Helfand is a Peabody Award-winning director whose work toggles between the personal and the social in issues of health and social justice. Her 2019 film, Cooked: Death By Zipcode, looked at the disproportionate number of African-American deaths during a mid-nineties Chicago heat wave, for the same race and class reasons that echo in the COVD deaths today. Other docs included Blue Vinyl (co-directed with Daniel B. Gold) about the quest to find environmentally-safe siding for parents’ home, and her debut film, 1997’s Healthy Baby Girl, which recounted the story of how her mother’s anti-miscarriage drug, diethylstilbestrol (DES) led to the filmmaker’s rare form of cervical cancer at the age of 25.

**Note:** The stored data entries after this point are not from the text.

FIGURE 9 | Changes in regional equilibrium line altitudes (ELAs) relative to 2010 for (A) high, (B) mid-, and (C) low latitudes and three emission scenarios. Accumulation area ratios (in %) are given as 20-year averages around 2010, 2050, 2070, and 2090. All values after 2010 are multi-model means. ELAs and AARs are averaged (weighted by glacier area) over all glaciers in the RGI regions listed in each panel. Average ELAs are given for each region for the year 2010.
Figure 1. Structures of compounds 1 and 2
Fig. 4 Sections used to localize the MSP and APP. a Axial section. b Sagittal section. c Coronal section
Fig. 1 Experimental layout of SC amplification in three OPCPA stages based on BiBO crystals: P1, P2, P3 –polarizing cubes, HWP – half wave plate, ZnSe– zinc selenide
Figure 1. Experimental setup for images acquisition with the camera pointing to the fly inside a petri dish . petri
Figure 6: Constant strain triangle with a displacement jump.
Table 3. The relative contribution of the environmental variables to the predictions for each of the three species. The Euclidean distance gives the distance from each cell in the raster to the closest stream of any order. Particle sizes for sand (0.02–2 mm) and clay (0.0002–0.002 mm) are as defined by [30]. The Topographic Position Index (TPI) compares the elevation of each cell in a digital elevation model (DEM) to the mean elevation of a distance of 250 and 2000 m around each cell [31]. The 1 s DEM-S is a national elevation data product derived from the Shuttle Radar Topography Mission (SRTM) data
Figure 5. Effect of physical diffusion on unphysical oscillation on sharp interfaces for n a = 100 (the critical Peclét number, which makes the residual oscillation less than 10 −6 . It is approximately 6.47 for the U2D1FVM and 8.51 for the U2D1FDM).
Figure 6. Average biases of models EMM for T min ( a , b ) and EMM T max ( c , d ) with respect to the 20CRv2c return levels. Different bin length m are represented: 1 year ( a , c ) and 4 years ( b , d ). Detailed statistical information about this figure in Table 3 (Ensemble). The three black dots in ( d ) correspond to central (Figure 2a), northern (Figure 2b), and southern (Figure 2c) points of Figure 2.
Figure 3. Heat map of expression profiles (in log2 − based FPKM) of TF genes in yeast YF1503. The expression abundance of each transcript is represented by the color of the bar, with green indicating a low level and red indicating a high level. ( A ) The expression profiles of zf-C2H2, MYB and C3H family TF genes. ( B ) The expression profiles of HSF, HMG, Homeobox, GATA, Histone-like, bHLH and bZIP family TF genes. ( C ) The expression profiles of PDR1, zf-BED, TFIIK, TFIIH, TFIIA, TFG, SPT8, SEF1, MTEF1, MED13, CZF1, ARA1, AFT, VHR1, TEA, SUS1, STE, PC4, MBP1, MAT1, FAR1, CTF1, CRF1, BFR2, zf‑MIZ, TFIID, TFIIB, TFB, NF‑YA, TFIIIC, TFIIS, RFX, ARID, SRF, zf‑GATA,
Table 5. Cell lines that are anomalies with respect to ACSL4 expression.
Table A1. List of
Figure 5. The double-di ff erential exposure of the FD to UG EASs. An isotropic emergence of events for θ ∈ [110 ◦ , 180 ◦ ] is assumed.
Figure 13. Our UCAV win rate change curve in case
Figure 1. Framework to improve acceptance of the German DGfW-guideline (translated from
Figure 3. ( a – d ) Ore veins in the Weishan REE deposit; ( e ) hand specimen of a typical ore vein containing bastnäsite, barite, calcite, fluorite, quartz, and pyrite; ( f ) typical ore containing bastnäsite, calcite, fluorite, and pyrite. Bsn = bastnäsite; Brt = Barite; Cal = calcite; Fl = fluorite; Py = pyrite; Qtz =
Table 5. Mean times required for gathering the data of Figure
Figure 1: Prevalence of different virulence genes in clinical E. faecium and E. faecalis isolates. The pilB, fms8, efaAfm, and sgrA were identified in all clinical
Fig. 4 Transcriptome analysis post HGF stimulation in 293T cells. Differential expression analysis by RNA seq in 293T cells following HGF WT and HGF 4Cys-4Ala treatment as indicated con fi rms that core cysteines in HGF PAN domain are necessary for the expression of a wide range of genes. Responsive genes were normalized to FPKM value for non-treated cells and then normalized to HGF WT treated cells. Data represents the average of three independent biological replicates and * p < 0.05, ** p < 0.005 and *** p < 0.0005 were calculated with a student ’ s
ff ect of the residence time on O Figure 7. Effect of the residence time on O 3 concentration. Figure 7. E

Love & Stuff, is, in a sense a sequel to that earlier film. It was during her recovery from a hysterectomy at 25 that Helfand took up her camera and began documenting her close relationship with her mother, Florence: “The camera helped us stay connected.” Florence adores her daughter and clearly feels guilt over the condition she passed on to her. She’s affectionate, protective and unabashedly manipulative. When Florence is diagnosed with metastatic colon cancer, she asks her daughter for two things: visit every weekend and lose 50 pounds. The guilt bond goes both ways as Judith doesn’t manage to do either in the months leading to her mother’s death.
Florence died at home in 2013._ Love & Stuff_ covers the next few years of Helfand’s life, when she fulfills her dream of adopting a child, and gradually starts to sort through the 63 boxes of her mother’s household goods and souvenirs, which are crammed into her New York apartment. No doubt it’s a struggle for her but it tends to play out like a make-over show. Helfand has a nurse, and then a nanny, and a fitness trainer. Eventually, Helfand even loses the weight, thanks to gastric band surgery.
Love & Stuff gets less interesting the better Helfand is managing her life. The second half of the film feels like the closing chapters of a peppy self-help book called How I Came To Terms With My Mother, Lost 50 Pounds and Had A Wonderful Baby Girl! The film’s story sprawls and circles back, as it tries to find its focus, reintroducing old film clips of Florence to add pathos. Losing a parent or having a child is a big event in a person’s life but it’s not usually considered unusual enough to be of public interest. What we’re left with here is a professional filmmaker’s home movie which is still likely to be of most interest to its subject and her immediate relatives.
Love & Stuff screens at Hot Docs’ online festival beginning May 28.